■ ACTIVITY
All of the data below should be repeated exactly. Pictures should not be included.
*** EXTRACTED RECORDS Section Begins ***
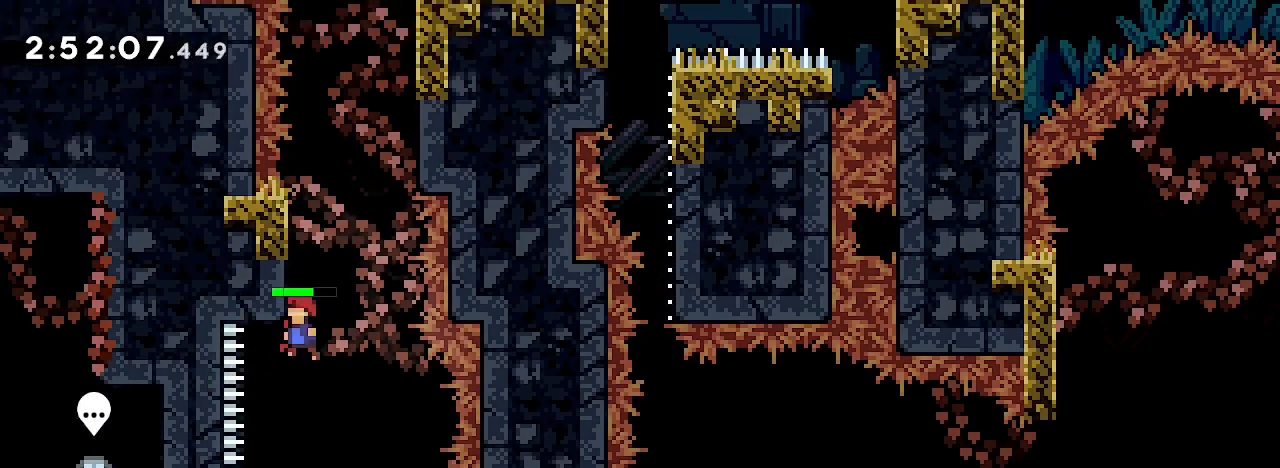
{"buttons": [], "left_stick": "left", "right_stick": "up", "events": [[100, "right_stick", "center"], [167, "right_stick", "up"], [300, "left_stick", "left"]]}
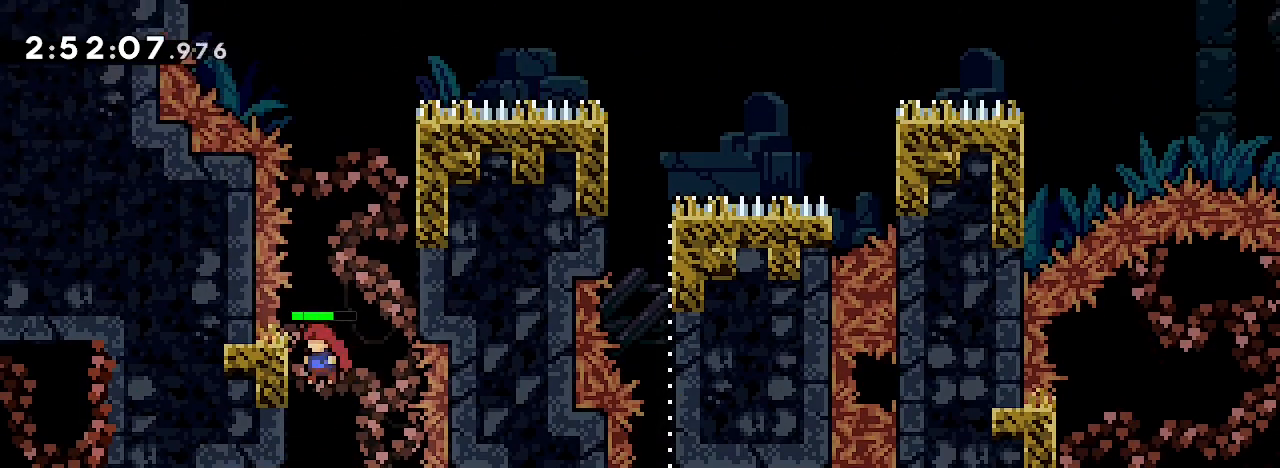
{"buttons": [], "left_stick": "center", "right_stick": "center", "events": [[33, "right_stick", "center"], [100, "left_stick", "center"], [133, "right_stick", "up"], [233, "left_stick", "right"], [433, "right_stick", "center"], [467, "left_stick", "center"]]}
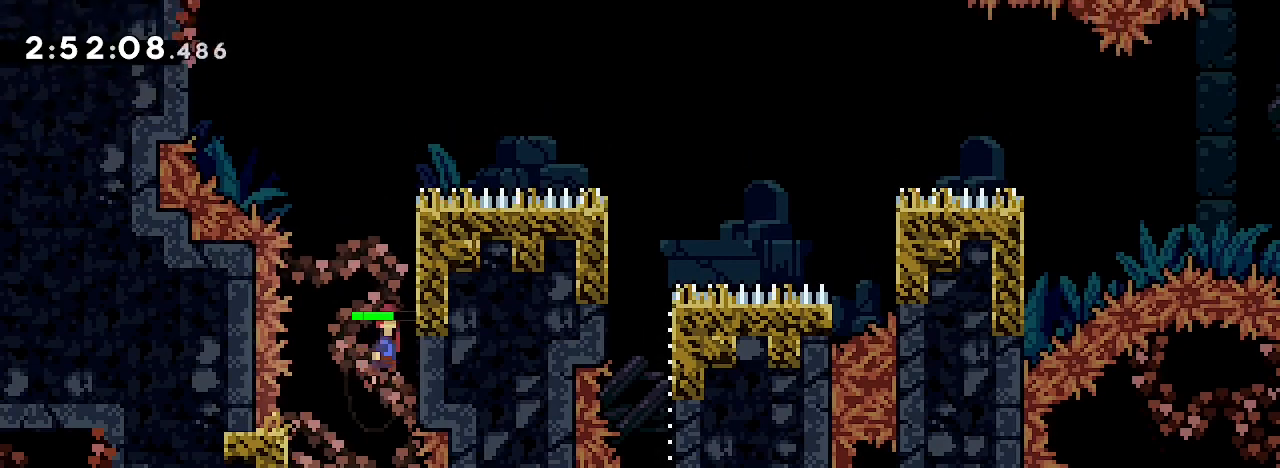
{"buttons": [], "left_stick": "center", "right_stick": "up", "events": [[33, "right_stick", "up"], [233, "left_stick", "right"], [400, "right_stick", "center"], [467, "left_stick", "center"], [500, "right_stick", "up"]]}
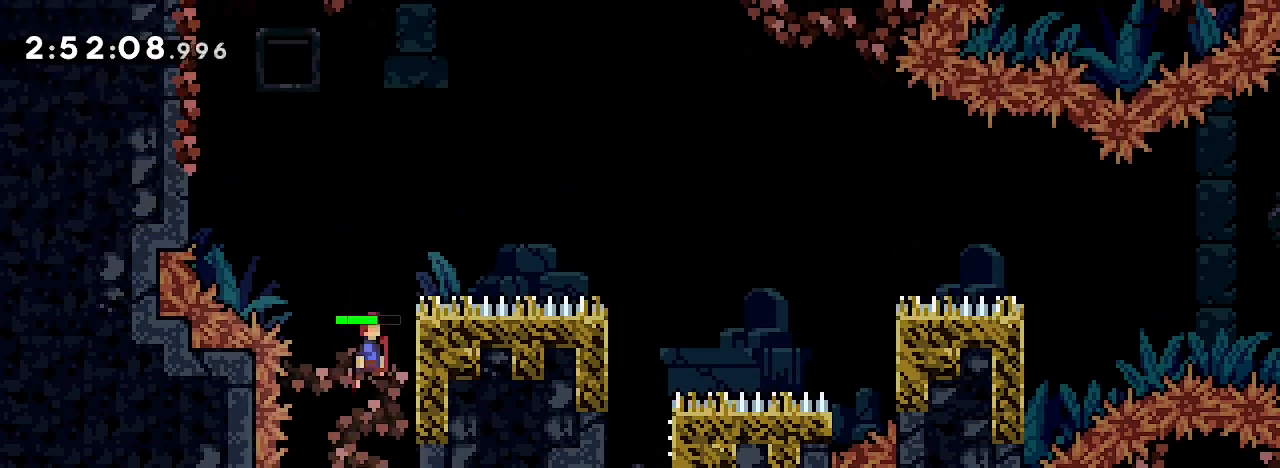
{"buttons": [], "left_stick": "left", "right_stick": "up", "events": [[233, "left_stick", "right"], [367, "right_stick", "center"], [467, "left_stick", "left"], [467, "right_stick", "up"]]}
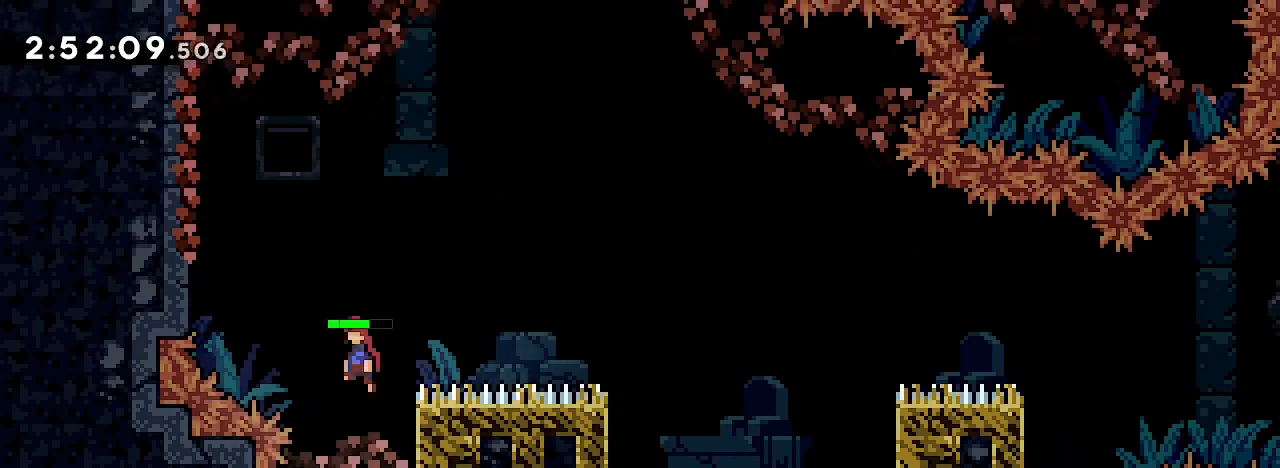
{"buttons": [], "left_stick": "center", "right_stick": "up", "events": [[367, "right_stick", "center"], [400, "left_stick", "center"], [433, "right_stick", "up"]]}
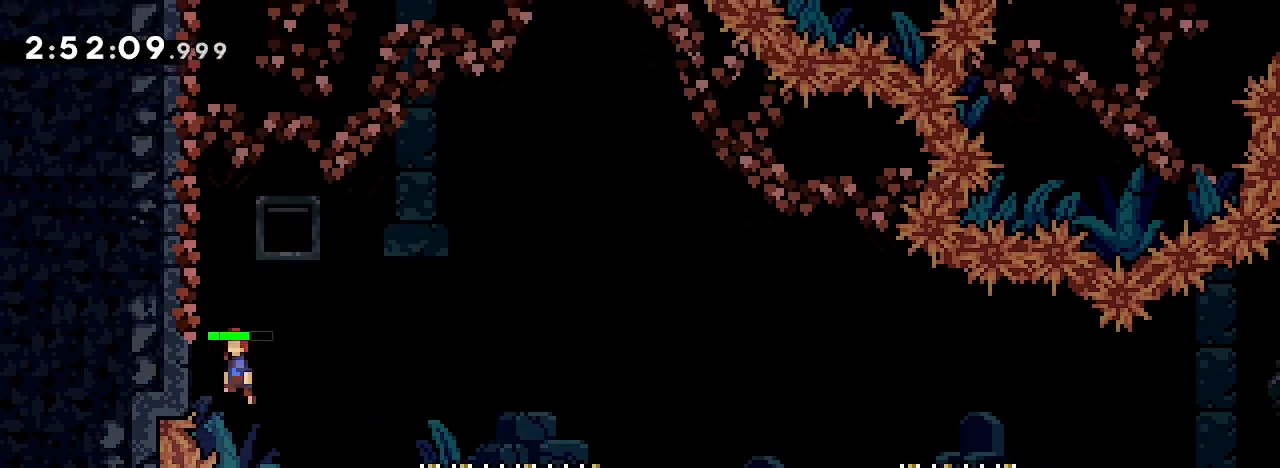
{"buttons": [], "left_stick": "center", "right_stick": "up", "events": [[167, "left_stick", "left"], [367, "right_stick", "center"], [433, "left_stick", "center"], [433, "right_stick", "up"]]}
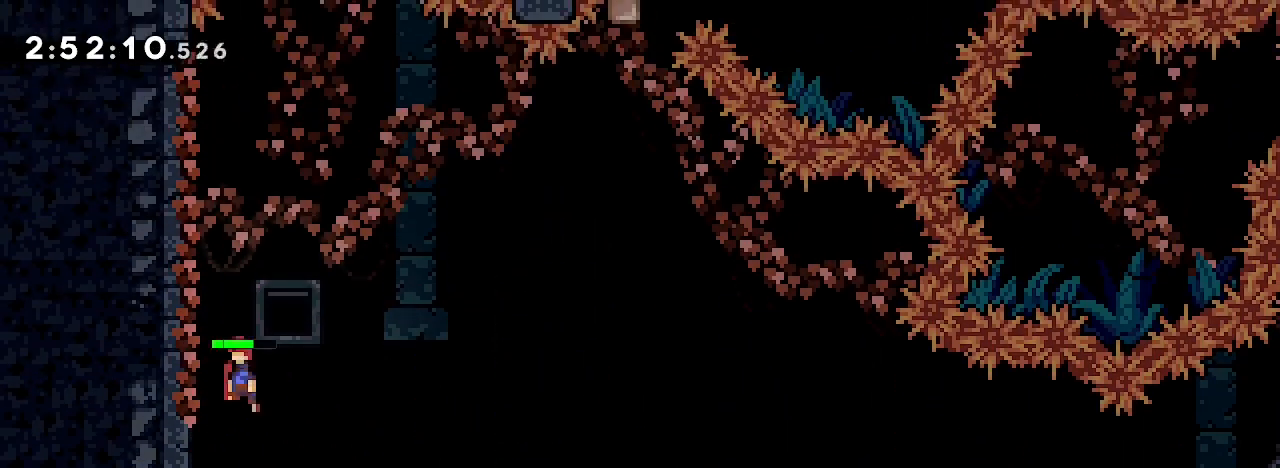
{"buttons": [], "left_stick": "center", "right_stick": "up", "events": [[167, "left_stick", "left"], [333, "right_stick", "center"], [433, "left_stick", "center"], [433, "right_stick", "up"]]}
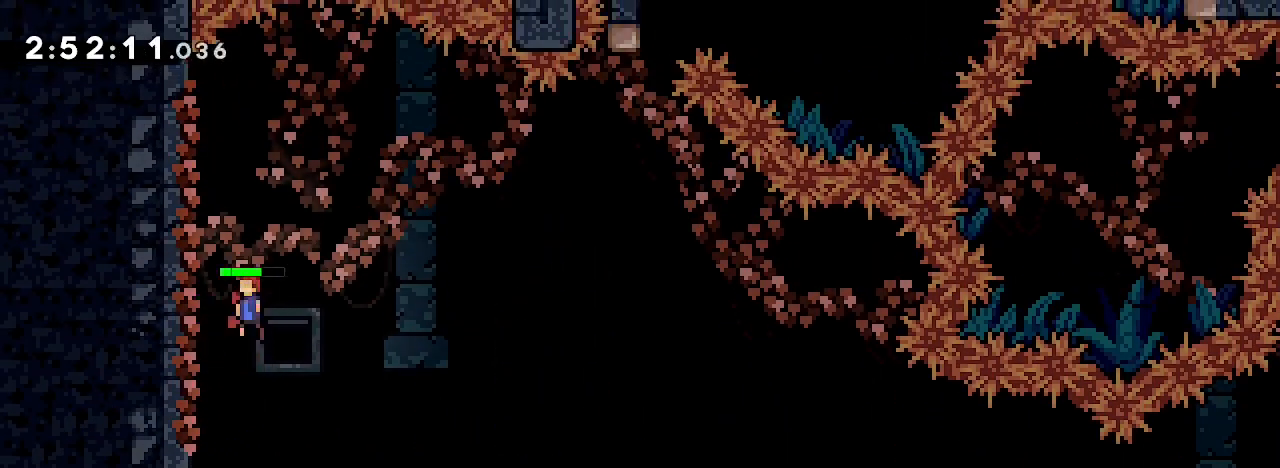
{"buttons": [], "left_stick": "center", "right_stick": "up"}
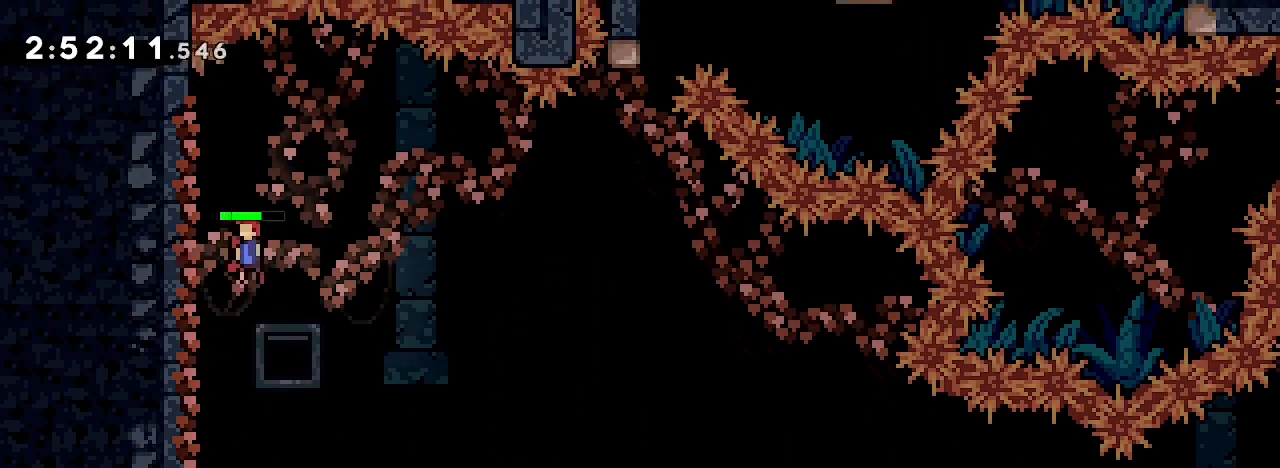
{"buttons": [], "left_stick": "center", "right_stick": "up", "events": [[200, "left_stick", "left"], [333, "right_stick", "center"], [433, "left_stick", "center"], [433, "right_stick", "up"]]}
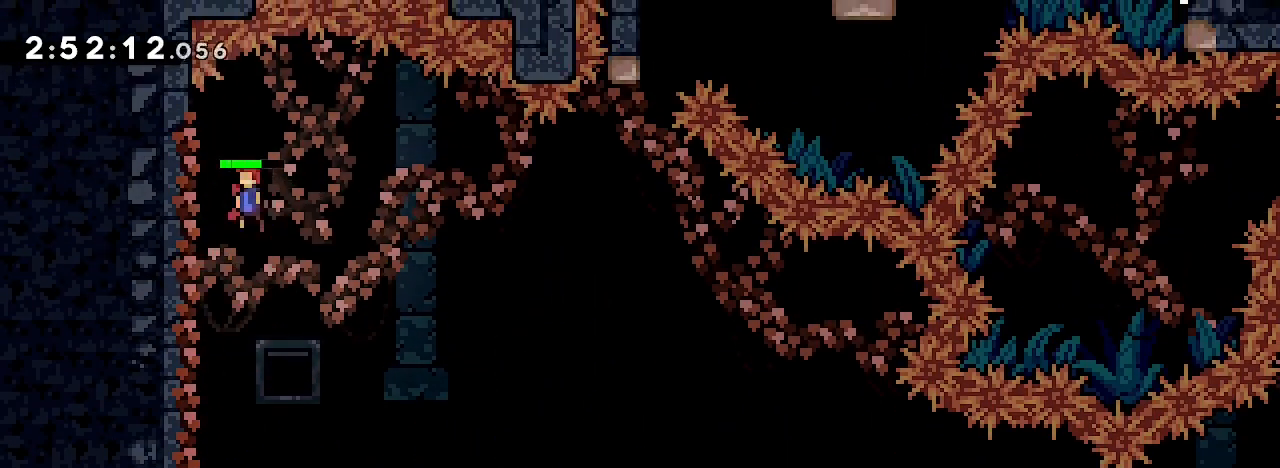
{"buttons": [], "left_stick": "right", "right_stick": "up", "events": [[200, "left_stick", "left"], [367, "right_stick", "center"], [467, "left_stick", "right"], [467, "right_stick", "up"]]}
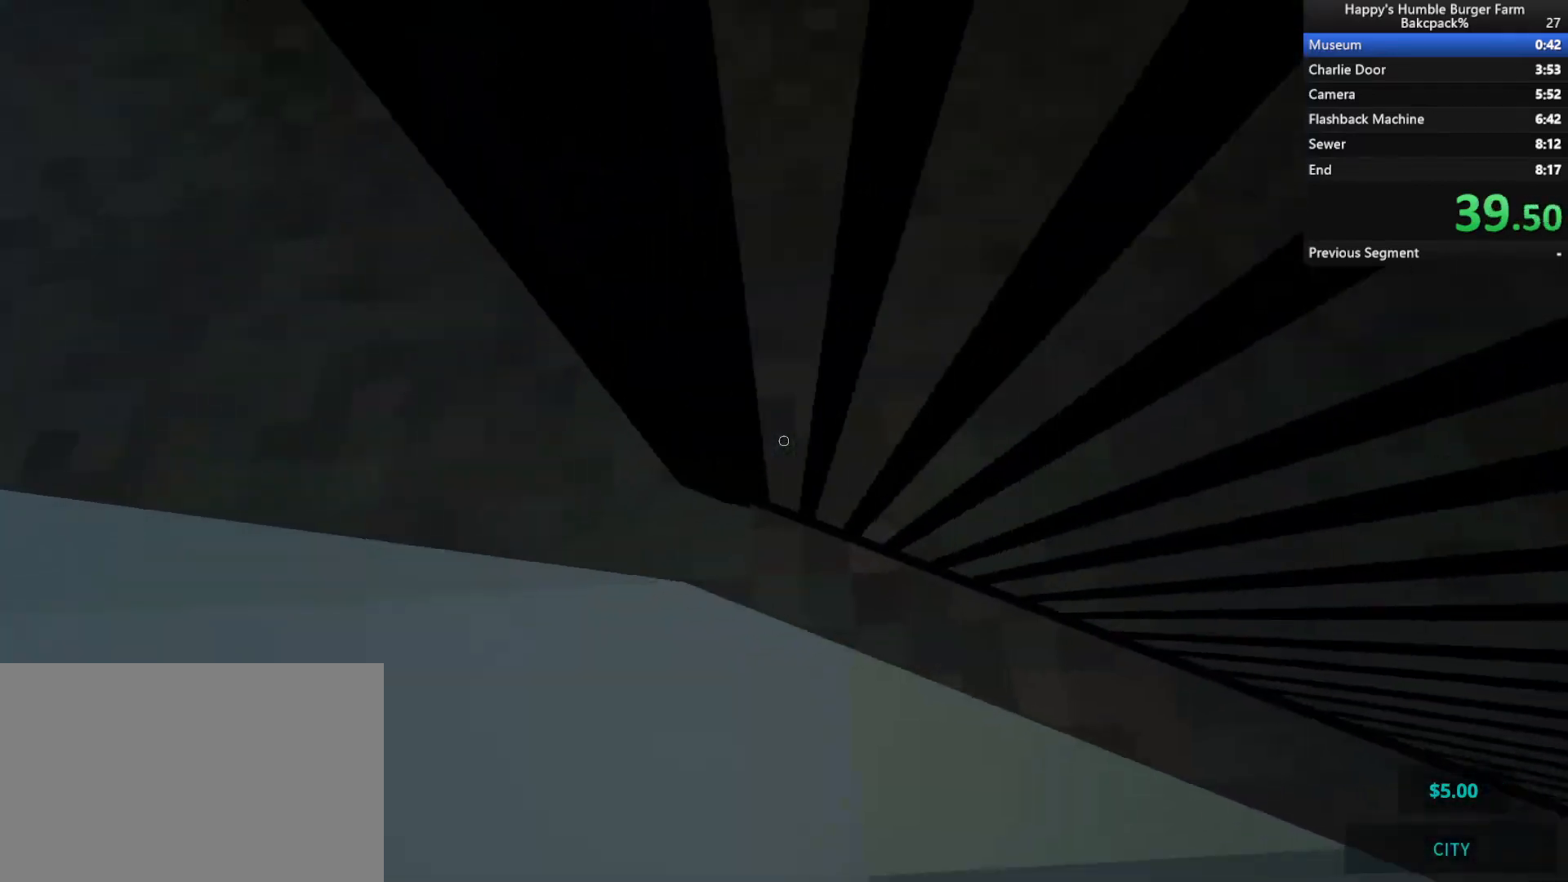
Gameplay with keyboard and mouse; each line is a JSON object with the keys and mouse buttons held at the frame after it. "events" lists presses ("down") and releases ("up") of "1", "2", "3", "4", "5", "a", "alt", "c", "ctrl", "d", "e", "f", "q", "r", "s", "shift", "space", "tab", "v", "w", "x", "z", "mouse_left", "mouse_middle", "mouse_right", "mouse_wheel_up" and "mouse_wheel_down" between this image and that frame as [ms after this image, input, new state], when the widget could be followed in between. "mouse_left", "mouse_middle", "mouse_right", "mouse_wheel_up", "mouse_wheel_down" = the "left", "middle", "right", "wheel_up", "wheel_down" buttons of the "mouse" list. No other keys are recorded. Not read: mouse_move.
{"keys": ["w"], "mouse": [], "events": [[300, "mouse_left", "down"], [483, "mouse_left", "up"]]}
*** EXTRACTED RECORDS Section Ends ***
■ OUTPUT FOR THIS TASK
{"buttons": [], "left_stick": "left", "right_stick": "up", "events": [[100, "right_stick", "center"], [167, "right_stick", "up"], [300, "left_stick", "left"]]}
{"buttons": [], "left_stick": "center", "right_stick": "center", "events": [[33, "right_stick", "center"], [100, "left_stick", "center"], [133, "right_stick", "up"], [233, "left_stick", "right"], [433, "right_stick", "center"], [467, "left_stick", "center"]]}
{"buttons": [], "left_stick": "center", "right_stick": "up", "events": [[33, "right_stick", "up"], [233, "left_stick", "right"], [400, "right_stick", "center"], [467, "left_stick", "center"], [500, "right_stick", "up"]]}
{"buttons": [], "left_stick": "left", "right_stick": "up", "events": [[233, "left_stick", "right"], [367, "right_stick", "center"], [467, "left_stick", "left"], [467, "right_stick", "up"]]}
{"buttons": [], "left_stick": "center", "right_stick": "up", "events": [[367, "right_stick", "center"], [400, "left_stick", "center"], [433, "right_stick", "up"]]}
{"buttons": [], "left_stick": "center", "right_stick": "up", "events": [[167, "left_stick", "left"], [367, "right_stick", "center"], [433, "left_stick", "center"], [433, "right_stick", "up"]]}
{"buttons": [], "left_stick": "center", "right_stick": "up", "events": [[167, "left_stick", "left"], [333, "right_stick", "center"], [433, "left_stick", "center"], [433, "right_stick", "up"]]}
{"buttons": [], "left_stick": "center", "right_stick": "up"}
{"buttons": [], "left_stick": "center", "right_stick": "up", "events": [[200, "left_stick", "left"], [333, "right_stick", "center"], [433, "left_stick", "center"], [433, "right_stick", "up"]]}
{"buttons": [], "left_stick": "right", "right_stick": "up", "events": [[200, "left_stick", "left"], [367, "right_stick", "center"], [467, "left_stick", "right"], [467, "right_stick", "up"]]}
Gameplay with keyboard and mouse; each line is a JSON object with the keys and mouse buttons held at the frame after it. "events" lists presses ("down") and releases ("up") of "1", "2", "3", "4", "5", "a", "alt", "c", "ctrl", "d", "e", "f", "q", "r", "s", "shift", "space", "tab", "v", "w", "x", "z", "mouse_left", "mouse_middle", "mouse_right", "mouse_wheel_up" and "mouse_wheel_down" between this image and that frame as [ms after this image, input, new state], when the widget could be followed in between. "mouse_left", "mouse_middle", "mouse_right", "mouse_wheel_up", "mouse_wheel_down" = the "left", "middle", "right", "wheel_up", "wheel_down" buttons of the "mouse" list. No other keys are recorded. Not read: mouse_move.
{"keys": ["w"], "mouse": [], "events": [[300, "mouse_left", "down"], [483, "mouse_left", "up"]]}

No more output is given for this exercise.